> TRY IT:
Repeat the stretch of the data from the line containing "Vertical Slider🎚 Examples" through the line containing "# Main instruction", both included, and nothing else.

____ SUPPLIED MATERIAL

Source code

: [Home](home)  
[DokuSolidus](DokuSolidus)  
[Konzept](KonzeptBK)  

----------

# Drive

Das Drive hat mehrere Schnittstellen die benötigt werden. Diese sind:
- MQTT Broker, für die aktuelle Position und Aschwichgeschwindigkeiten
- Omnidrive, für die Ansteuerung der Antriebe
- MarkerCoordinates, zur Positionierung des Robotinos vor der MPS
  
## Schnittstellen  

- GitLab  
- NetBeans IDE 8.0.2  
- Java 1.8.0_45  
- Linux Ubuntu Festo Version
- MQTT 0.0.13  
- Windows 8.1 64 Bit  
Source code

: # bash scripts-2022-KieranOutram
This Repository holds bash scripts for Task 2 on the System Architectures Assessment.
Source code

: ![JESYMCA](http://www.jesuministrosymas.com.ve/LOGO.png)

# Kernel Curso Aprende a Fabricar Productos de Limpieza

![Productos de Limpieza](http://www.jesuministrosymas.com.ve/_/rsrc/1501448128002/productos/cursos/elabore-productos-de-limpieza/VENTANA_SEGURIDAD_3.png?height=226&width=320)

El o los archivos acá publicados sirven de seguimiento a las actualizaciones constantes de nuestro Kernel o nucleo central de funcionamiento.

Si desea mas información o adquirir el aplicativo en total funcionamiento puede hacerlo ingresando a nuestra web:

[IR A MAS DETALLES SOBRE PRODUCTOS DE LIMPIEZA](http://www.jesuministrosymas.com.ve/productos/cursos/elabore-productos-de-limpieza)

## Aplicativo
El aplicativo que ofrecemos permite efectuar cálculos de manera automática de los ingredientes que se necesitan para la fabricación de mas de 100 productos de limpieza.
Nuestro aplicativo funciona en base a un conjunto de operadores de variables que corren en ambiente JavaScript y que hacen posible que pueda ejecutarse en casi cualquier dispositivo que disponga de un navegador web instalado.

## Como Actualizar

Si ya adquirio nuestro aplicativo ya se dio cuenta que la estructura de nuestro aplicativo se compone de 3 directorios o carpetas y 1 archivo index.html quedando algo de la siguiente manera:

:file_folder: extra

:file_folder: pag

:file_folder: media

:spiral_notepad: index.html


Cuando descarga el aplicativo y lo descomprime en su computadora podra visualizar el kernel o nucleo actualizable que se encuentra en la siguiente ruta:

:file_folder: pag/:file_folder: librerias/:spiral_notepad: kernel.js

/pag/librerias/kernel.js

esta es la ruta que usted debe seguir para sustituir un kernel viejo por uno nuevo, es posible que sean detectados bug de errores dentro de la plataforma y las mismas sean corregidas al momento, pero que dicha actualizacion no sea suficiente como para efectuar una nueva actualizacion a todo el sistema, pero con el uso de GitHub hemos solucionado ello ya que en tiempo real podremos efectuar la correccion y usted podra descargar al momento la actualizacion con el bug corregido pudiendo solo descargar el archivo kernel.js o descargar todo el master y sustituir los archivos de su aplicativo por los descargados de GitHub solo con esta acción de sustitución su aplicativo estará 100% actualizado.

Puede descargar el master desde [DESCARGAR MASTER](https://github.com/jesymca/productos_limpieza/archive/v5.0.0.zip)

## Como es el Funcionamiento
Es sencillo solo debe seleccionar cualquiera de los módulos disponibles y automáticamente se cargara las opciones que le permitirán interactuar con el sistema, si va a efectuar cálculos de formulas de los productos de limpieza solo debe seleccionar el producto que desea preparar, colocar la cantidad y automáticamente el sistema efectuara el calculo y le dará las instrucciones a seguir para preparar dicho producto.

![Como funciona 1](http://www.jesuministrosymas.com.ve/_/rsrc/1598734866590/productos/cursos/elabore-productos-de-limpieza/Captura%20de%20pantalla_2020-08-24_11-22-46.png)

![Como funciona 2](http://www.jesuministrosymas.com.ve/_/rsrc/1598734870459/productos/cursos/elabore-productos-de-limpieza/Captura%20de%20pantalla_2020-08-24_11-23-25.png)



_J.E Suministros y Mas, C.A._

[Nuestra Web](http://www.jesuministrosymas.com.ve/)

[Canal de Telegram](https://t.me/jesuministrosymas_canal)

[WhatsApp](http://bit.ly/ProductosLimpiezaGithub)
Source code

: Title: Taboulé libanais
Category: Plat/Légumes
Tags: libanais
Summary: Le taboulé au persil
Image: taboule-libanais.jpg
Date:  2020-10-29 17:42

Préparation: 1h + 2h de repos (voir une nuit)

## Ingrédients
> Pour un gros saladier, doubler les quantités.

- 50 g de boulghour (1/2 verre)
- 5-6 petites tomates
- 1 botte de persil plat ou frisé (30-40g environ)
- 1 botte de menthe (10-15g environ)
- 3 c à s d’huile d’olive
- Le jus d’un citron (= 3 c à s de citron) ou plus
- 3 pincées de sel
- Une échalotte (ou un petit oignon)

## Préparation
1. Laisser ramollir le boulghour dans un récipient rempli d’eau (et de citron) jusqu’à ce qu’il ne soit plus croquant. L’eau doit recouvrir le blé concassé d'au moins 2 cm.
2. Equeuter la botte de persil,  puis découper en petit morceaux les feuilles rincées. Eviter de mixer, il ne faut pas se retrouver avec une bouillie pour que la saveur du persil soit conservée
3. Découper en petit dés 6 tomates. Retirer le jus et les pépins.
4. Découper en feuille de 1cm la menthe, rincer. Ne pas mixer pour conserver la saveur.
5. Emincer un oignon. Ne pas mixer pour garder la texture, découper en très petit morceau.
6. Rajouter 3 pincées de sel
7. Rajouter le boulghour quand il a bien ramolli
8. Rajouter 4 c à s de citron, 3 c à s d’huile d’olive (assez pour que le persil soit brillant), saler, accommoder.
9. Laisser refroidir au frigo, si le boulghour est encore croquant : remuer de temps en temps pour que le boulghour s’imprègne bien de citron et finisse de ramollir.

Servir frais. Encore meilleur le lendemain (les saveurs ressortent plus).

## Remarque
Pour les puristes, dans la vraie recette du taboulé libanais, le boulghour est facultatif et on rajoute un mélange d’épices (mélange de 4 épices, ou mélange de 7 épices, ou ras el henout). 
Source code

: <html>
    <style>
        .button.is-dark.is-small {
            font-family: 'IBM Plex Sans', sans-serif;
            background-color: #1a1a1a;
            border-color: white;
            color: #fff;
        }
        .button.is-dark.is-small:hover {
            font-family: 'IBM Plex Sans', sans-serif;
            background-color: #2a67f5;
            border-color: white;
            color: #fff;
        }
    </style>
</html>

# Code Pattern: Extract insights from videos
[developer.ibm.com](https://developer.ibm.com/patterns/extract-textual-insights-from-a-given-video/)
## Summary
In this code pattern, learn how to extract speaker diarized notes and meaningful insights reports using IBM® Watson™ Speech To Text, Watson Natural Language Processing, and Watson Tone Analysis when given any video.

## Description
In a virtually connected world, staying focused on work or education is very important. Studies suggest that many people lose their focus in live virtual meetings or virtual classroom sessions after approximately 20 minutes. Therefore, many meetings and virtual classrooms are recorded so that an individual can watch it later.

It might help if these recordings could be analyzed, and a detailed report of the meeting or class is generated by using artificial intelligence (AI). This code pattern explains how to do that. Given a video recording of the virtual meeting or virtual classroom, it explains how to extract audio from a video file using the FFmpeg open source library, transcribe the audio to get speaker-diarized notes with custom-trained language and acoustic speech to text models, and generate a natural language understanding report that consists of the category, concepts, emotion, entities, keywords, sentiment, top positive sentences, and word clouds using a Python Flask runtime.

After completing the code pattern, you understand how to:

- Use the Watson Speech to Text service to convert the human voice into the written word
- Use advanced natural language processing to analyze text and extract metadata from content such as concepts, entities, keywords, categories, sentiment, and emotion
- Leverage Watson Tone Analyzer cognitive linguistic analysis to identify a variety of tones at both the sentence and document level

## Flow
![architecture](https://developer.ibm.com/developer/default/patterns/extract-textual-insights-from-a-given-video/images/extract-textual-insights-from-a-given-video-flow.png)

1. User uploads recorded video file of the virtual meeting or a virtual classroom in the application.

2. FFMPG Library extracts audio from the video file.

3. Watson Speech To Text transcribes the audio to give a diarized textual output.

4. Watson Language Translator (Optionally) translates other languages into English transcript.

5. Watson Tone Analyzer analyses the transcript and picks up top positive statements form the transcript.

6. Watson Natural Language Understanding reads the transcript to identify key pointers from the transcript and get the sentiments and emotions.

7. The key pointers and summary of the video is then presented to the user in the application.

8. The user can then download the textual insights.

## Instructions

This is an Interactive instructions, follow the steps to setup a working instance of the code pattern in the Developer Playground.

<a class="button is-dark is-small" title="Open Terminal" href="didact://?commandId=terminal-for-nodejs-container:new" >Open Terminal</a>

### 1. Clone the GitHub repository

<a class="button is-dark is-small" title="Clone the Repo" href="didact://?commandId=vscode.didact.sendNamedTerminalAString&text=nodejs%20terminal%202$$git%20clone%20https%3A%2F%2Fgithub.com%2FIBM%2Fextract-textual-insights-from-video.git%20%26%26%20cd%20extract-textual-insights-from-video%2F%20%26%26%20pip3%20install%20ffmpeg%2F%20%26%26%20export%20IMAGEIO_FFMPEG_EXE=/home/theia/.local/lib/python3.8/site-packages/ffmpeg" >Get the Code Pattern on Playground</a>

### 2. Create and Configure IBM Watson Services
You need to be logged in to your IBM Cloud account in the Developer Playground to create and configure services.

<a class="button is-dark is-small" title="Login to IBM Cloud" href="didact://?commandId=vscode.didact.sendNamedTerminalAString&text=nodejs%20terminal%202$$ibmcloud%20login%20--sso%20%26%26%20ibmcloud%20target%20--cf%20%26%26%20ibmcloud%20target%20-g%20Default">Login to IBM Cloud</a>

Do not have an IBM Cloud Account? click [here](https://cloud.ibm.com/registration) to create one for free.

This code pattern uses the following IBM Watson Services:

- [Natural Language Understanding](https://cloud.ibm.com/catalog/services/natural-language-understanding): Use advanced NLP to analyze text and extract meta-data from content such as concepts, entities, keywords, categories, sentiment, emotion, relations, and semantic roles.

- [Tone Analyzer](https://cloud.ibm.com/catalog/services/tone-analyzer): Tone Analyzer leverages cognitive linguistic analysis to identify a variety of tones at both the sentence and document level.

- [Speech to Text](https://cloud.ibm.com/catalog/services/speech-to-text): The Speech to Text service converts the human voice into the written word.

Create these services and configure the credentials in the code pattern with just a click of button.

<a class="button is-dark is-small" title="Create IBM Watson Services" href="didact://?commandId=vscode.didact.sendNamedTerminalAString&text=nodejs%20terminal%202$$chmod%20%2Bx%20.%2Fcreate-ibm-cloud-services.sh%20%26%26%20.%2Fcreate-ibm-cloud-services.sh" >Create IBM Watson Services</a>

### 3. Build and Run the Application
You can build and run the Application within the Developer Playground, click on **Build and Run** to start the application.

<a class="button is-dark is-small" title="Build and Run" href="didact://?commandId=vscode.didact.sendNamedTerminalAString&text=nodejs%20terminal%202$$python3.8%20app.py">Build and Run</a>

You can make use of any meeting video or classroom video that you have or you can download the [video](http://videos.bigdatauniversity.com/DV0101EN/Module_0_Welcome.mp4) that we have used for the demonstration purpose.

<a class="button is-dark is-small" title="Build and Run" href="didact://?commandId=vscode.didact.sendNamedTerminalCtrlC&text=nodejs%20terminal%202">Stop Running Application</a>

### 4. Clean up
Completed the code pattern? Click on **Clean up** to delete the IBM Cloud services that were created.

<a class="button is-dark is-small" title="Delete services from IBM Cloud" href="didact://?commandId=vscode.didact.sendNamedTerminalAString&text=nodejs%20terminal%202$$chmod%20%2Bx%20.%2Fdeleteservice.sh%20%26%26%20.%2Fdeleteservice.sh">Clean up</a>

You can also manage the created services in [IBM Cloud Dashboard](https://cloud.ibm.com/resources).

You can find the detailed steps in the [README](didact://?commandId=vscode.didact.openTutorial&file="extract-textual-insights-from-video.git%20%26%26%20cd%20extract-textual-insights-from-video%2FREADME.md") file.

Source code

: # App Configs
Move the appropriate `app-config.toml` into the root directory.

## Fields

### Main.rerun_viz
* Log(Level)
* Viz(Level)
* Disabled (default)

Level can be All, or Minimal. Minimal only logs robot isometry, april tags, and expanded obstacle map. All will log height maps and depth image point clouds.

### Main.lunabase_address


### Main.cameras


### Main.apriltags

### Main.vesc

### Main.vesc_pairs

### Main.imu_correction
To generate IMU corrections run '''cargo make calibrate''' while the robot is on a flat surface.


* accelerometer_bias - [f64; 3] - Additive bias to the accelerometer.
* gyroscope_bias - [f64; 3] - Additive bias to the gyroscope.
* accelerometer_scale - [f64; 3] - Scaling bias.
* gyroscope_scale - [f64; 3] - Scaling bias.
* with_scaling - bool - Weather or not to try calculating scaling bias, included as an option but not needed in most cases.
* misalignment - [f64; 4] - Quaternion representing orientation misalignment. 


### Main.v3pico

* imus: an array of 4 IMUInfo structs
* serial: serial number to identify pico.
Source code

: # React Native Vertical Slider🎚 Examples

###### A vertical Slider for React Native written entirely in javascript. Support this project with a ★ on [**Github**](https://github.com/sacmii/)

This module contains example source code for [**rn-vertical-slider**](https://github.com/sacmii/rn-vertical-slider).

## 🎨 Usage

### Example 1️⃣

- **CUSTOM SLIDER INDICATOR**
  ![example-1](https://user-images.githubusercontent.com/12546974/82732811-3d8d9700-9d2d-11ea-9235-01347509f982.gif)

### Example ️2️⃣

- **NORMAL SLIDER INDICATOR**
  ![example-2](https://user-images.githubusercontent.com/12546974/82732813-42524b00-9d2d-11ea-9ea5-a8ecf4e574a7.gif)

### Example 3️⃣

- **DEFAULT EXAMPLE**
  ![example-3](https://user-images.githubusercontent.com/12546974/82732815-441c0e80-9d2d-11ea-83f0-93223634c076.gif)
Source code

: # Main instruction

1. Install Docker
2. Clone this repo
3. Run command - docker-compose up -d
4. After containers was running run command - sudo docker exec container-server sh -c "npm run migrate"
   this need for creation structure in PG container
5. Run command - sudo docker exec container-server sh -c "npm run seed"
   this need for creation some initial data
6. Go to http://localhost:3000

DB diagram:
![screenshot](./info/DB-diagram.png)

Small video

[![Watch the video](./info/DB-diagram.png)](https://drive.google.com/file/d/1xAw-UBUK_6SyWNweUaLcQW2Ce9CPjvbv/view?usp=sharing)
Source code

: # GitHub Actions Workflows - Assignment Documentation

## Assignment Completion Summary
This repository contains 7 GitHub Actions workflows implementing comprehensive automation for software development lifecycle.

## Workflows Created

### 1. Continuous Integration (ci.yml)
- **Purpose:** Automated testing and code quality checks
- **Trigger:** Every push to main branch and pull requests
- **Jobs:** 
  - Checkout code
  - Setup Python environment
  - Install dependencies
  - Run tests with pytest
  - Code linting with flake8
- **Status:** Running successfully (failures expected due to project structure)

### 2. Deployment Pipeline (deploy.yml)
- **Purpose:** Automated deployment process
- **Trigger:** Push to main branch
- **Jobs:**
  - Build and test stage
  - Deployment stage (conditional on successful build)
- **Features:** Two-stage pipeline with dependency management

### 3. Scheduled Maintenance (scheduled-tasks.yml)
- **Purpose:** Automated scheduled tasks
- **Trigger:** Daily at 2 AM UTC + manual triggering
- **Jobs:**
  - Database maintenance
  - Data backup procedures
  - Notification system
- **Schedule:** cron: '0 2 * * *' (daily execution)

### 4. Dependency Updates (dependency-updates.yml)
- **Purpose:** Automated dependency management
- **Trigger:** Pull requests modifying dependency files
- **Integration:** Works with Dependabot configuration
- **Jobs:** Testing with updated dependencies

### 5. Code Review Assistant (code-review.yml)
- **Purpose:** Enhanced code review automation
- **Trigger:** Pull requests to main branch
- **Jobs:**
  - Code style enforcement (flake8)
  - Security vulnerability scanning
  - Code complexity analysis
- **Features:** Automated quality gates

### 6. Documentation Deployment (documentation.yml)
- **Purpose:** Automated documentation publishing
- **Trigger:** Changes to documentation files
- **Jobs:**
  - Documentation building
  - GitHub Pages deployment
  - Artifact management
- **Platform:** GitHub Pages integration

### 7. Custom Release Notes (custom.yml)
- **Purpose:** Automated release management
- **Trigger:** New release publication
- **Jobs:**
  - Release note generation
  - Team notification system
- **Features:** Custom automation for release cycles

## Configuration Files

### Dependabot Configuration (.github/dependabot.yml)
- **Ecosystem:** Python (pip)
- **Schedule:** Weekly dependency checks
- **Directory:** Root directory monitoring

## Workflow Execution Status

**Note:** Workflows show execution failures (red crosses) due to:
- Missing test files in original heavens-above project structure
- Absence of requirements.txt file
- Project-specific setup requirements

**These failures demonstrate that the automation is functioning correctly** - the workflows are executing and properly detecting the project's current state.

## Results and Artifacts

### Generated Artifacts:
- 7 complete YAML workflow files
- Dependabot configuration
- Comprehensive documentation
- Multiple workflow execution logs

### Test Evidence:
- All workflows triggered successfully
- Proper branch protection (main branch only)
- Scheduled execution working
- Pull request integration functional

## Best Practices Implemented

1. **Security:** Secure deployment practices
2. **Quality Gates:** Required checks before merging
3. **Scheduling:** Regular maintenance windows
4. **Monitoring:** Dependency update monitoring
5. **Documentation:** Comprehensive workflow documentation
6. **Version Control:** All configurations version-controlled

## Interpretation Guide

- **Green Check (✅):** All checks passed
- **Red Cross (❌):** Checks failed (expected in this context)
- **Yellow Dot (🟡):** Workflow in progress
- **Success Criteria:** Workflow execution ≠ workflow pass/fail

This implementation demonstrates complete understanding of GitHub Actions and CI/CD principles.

________

> RESULT OF THE TASK:
: # React Native Vertical Slider🎚 Examples

###### A vertical Slider for React Native written entirely in javascript. Support this project with a ★ on [**Github**](https://github.com/sacmii/)

This module contains example source code for [**rn-vertical-slider**](https://github.com/sacmii/rn-vertical-slider).

## 🎨 Usage

### Example 1️⃣

- **CUSTOM SLIDER INDICATOR**
  ![example-1](https://user-images.githubusercontent.com/12546974/82732811-3d8d9700-9d2d-11ea-9235-01347509f982.gif)

### Example ️2️⃣

- **NORMAL SLIDER INDICATOR**
  ![example-2](https://user-images.githubusercontent.com/12546974/82732813-42524b00-9d2d-11ea-9ea5-a8ecf4e574a7.gif)

### Example 3️⃣

- **DEFAULT EXAMPLE**
  ![example-3](https://user-images.githubusercontent.com/12546974/82732815-441c0e80-9d2d-11ea-83f0-93223634c076.gif)
Source code

: # Main instruction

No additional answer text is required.